Moreover, if the U.S. doesn't have manufacturing capability and it needs to build stuff, let's say in the worst case scenario, then it's difficult to build up advanced manufacturing capability if you don't have it. So there is a case to maintain it, even though it's not “in the short term, economically efficient.”

Geopolitical dominance is, in my view, the strongest and most clear-cut case for industrial policy. The other ones can also be made but I think this one is the strongest and I think it justifies more than other IP cases.

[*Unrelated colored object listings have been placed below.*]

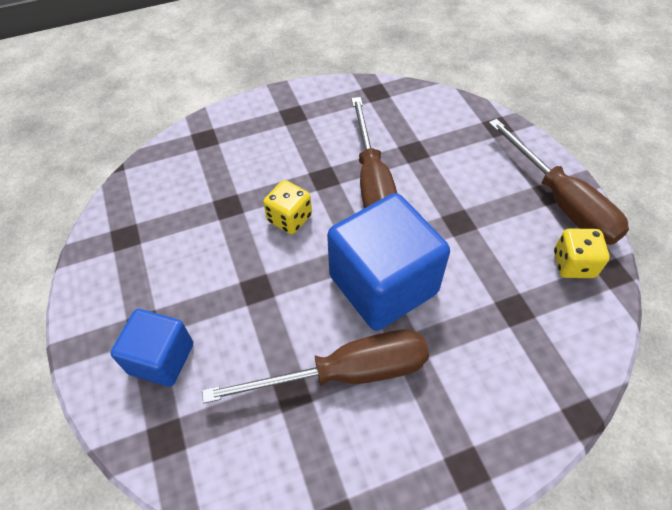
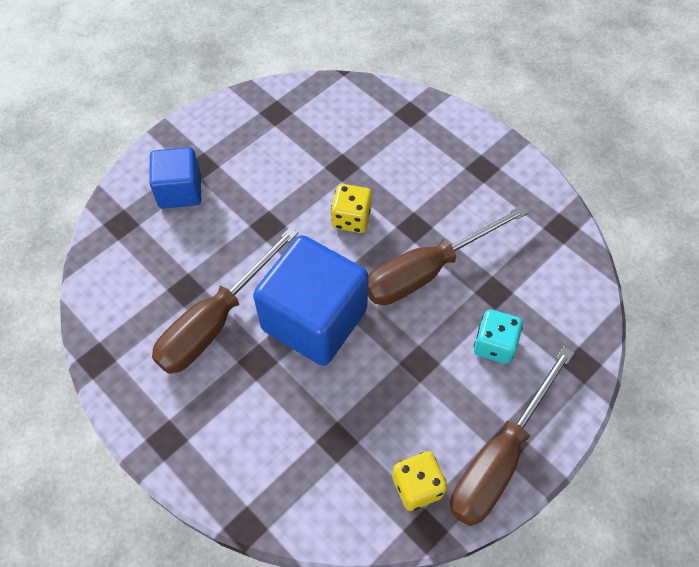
camera: 65 degrees right, 5 degrees up
brown screwdriver [202,329,429,403] -> brown screwdriver turned 75 degrees clockwise [152,227,298,374]
none -> turquoise dice [474,310,523,364]

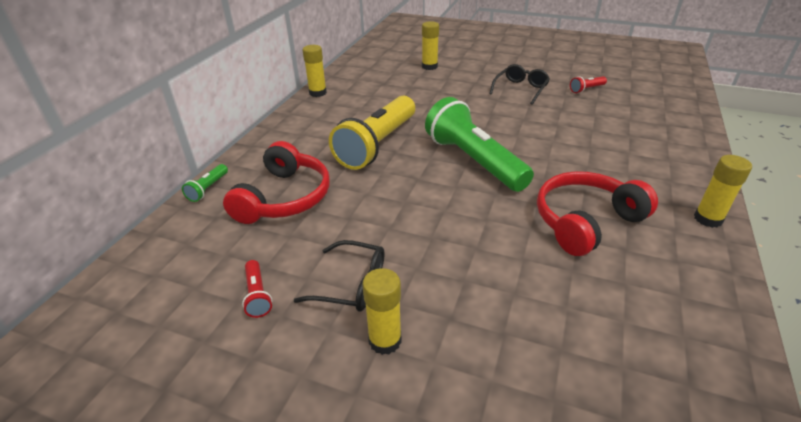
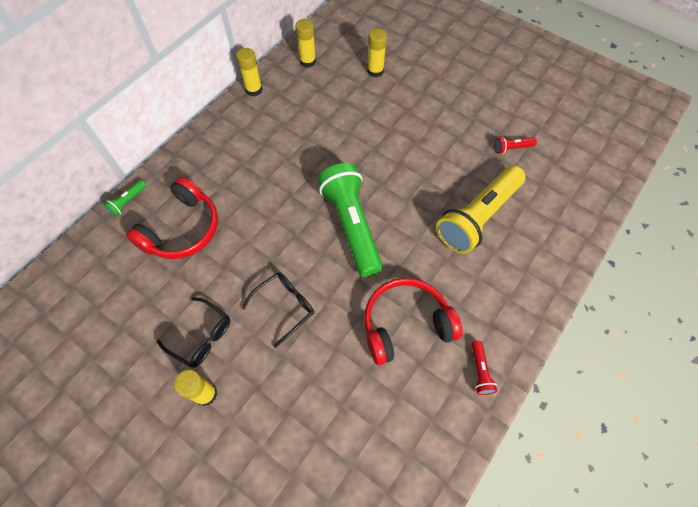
camera: 15 degrees right, 25 degrees up
red flashlight [242,260,272,318] -> red flashlight moved to [471,341,497,395]
yellow flashlight [329,96,415,170] -> yellow flashlight moved to [436,165,526,254]
black glasses [489,64,550,105] -> black glasses moved to [242,272,314,348]
yellow glue stick [694,155,752,228] -> yellow glue stick moved to [295,19,316,68]

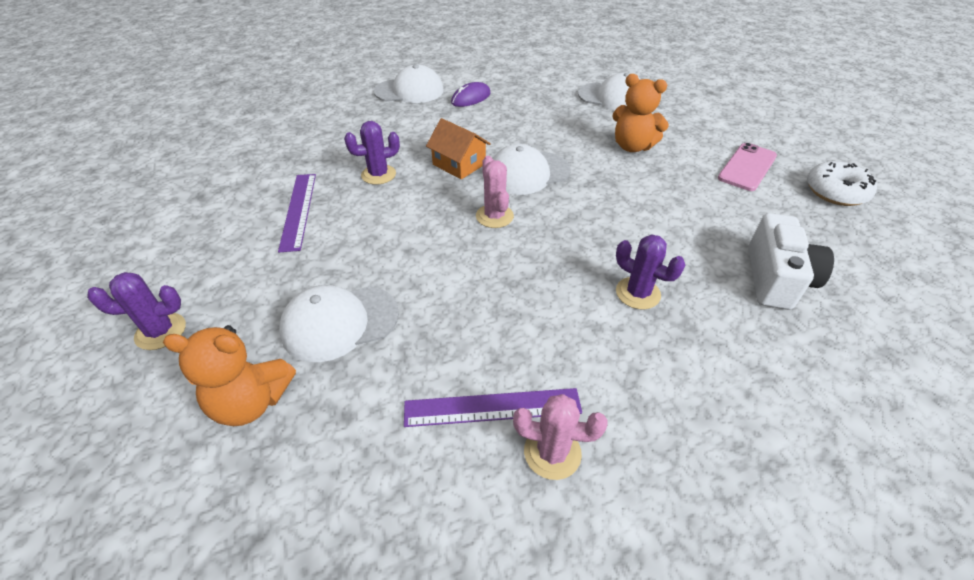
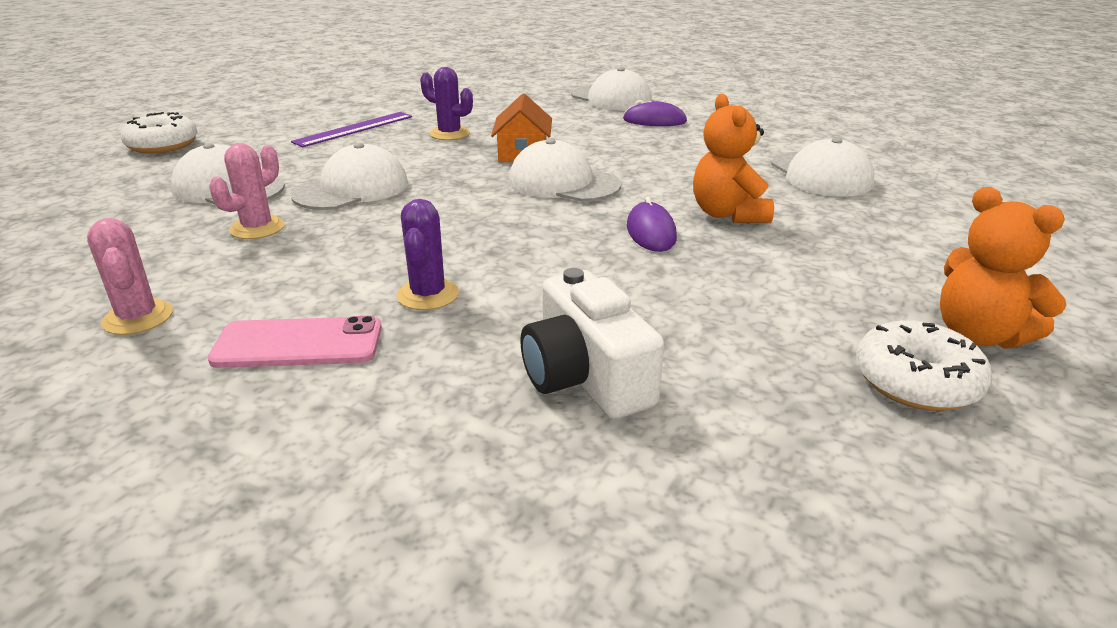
camera: 50 degrees right, 15 degrees down
purple cactus [87,272,186,350] -> white donut [121,112,198,153]
orange teddy bear [163,325,296,426] -> orange teddy bear moved to [940,187,1067,349]
purple ruler [404,388,582,427] -> none
pink cactus [476,156,514,228] -> pink cactus moved to [209,143,285,239]
pink phone [718,143,777,191] -> pink phone moved to [208,316,382,368]
white camera [748,213,834,310] -> white camera turned 90 degrees clockwise [520,268,664,419]
none -> white cap [291,143,408,210]
none -> purple mouse [627,196,677,252]

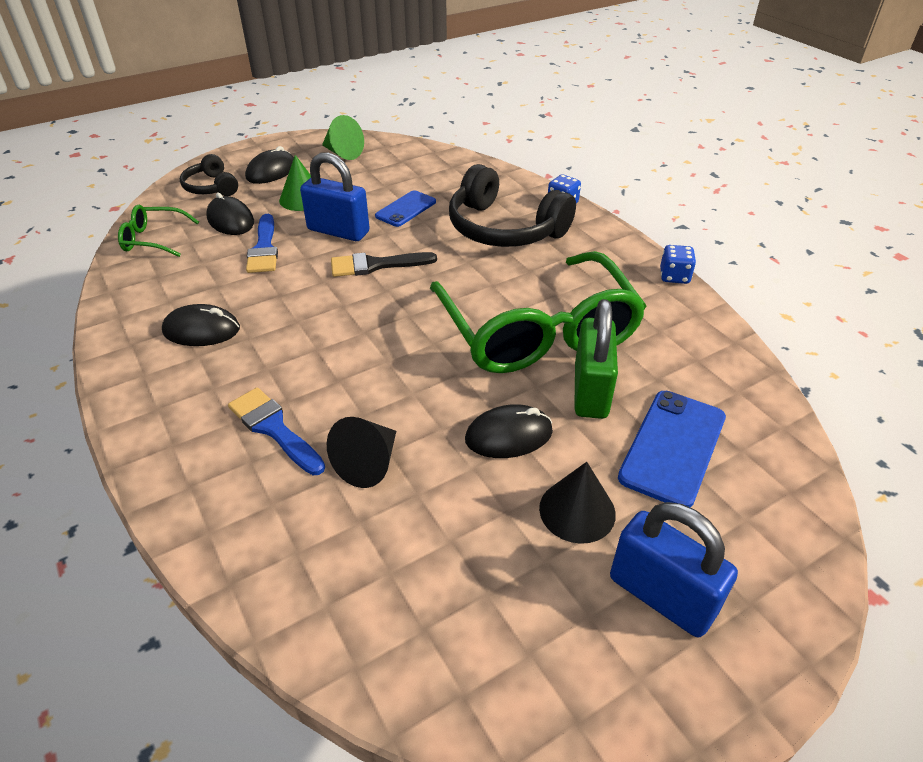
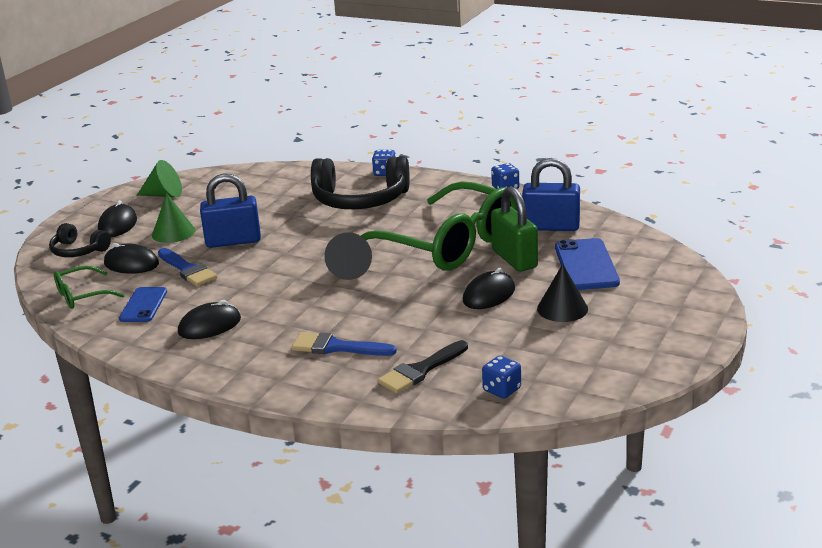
camera: 30 degrees left, 15 degrees down
black cone [327,417,396,488] -> black cone moved to [324,232,372,280]
black brush [331,252,437,277] -> black brush moved to [377,340,468,394]
blue phone [375,190,436,227] -> blue phone moved to [119,287,167,322]
blue padlock [610,502,738,637] -> blue padlock moved to [522,158,580,231]
none -> blue dice [482,356,521,398]

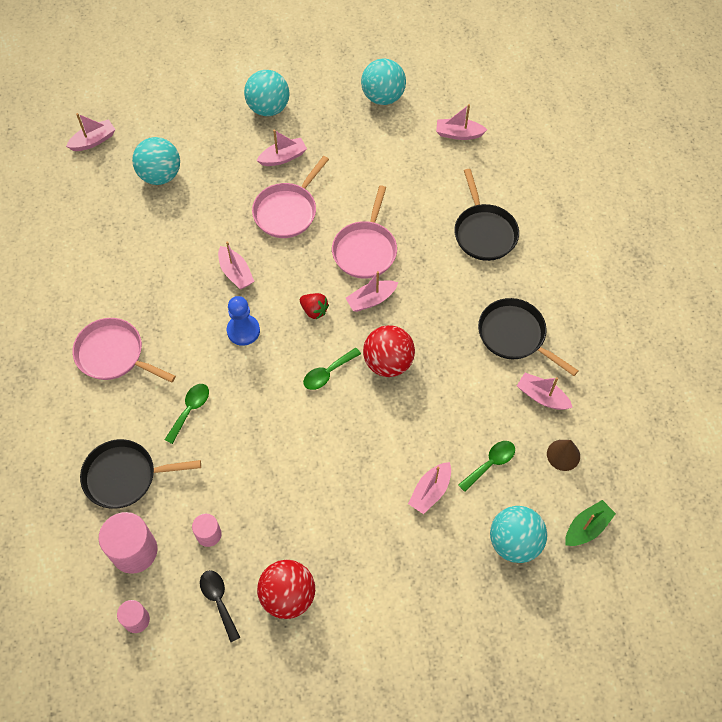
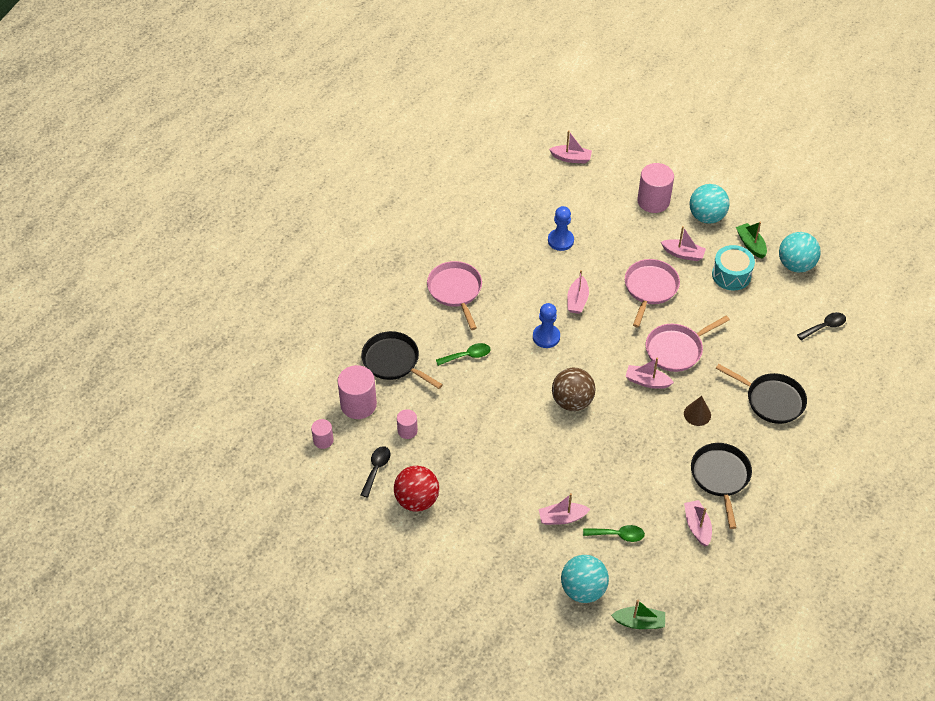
camera: 45 degrees right, 10 degrees down
turquoise ball [132,137,180,185] -> none
pink pan [252,156,329,238] -> pink pan turned 120 degrees clockwise [625,259,680,327]
red strawberry [300,293,329,319] -> none
green spoon [303,348,361,390] -> brown ball [552,368,596,411]
red ball [363,325,415,377] -> none
pink boat [436,104,487,140] -> black spoon [797,312,846,340]
black pan [454,169,519,261] -> black pan turned 90 degrees counterclockwise [716,364,807,424]
brown cone [547,440,580,471] -> brown cone moved to [684,396,711,426]
none -> blue pawn [548,206,574,251]
none -> pink cylinder [637,163,674,213]
none -> turquoise drum [712,245,755,291]
none -> green boat [736,222,767,259]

For example, the protectionist case for industrial policy, or, sort of the mercantilist case, will say, “the U.S. has a trade deficit. The U.S. is importing more than it is exporting, and we should fix that.” I think that's not necessarily a problem in and of itself. The deficit estimates that the U.S. is buying more than it sells, and that eventually the U.S. may have to export to pay for that. But the dollar is a reserve currency. Typically, when you import a lot, your currency depreciates, which then makes your exports more attractive, so your deficit fixes itself. 

Now the U.S. can keep buying stuff without, quote “paying for them” because the dollar is a reserve currency and there's lots of demand for dollars outside of the U.S. It’s not a great argument. 

Then we also have the argument that one should focus on industries that are export oriented. Famously, Studwell documented that East Asia industrial policy was all about fostering strong, advanced, export-oriented industries and trying to get those competitive in export markets. 

For the U.S. it shouldn't necessarily be exports. It should be, of course, about advanced industry. If you need to set up a new t-shirt factory in the U.S. because you need garments that you cannot get any more from Malaysia because of some blockade, sure, you can do it. But if you need semiconductors and for some reason TSMC isn’t available to you anymore, you cannot just stand up a new fab in one year. You need that to be there to begin with. 

But there is one more thing in the trade deficit case for IP: natural resources.

If you want to be geopolitically independent or have some power in that regard, you need to have resources available to you to just make thing. You need oil. Maybe not in the far future, but right now, you need oil. You need rare earths. You need steel and iron. So, in that regard, you can start by having a stockpile of these things. For example, when somebody like China is going into Africa to secure resources there, they just could pursue a similar policy to make sure that the raw materials that ultimately go into manufacturing are also available there.

Back in the fifties, when you had the first strong defense of IP by Raúl Prebisch in the context of Latin America. They were thinking about IP not in a country-way, but for the whole of Latin America. That is, Latin America as a whole could do IP in that let's say different countries could do different things and work together well. The U.S. for example, could say maybe you shouldn't care much if production is in Germany. Take ASML, one key company that supplies tooling for semiconductor manufacturing is a Dutch company. Europe, in general, is an ally of the United States, which is also geographically, not that far. It means that the U.S. shouldn’t necessarily try to get ASML into the U.S. but they should make sure that ASML doesn't just disappear from Europe and go to China.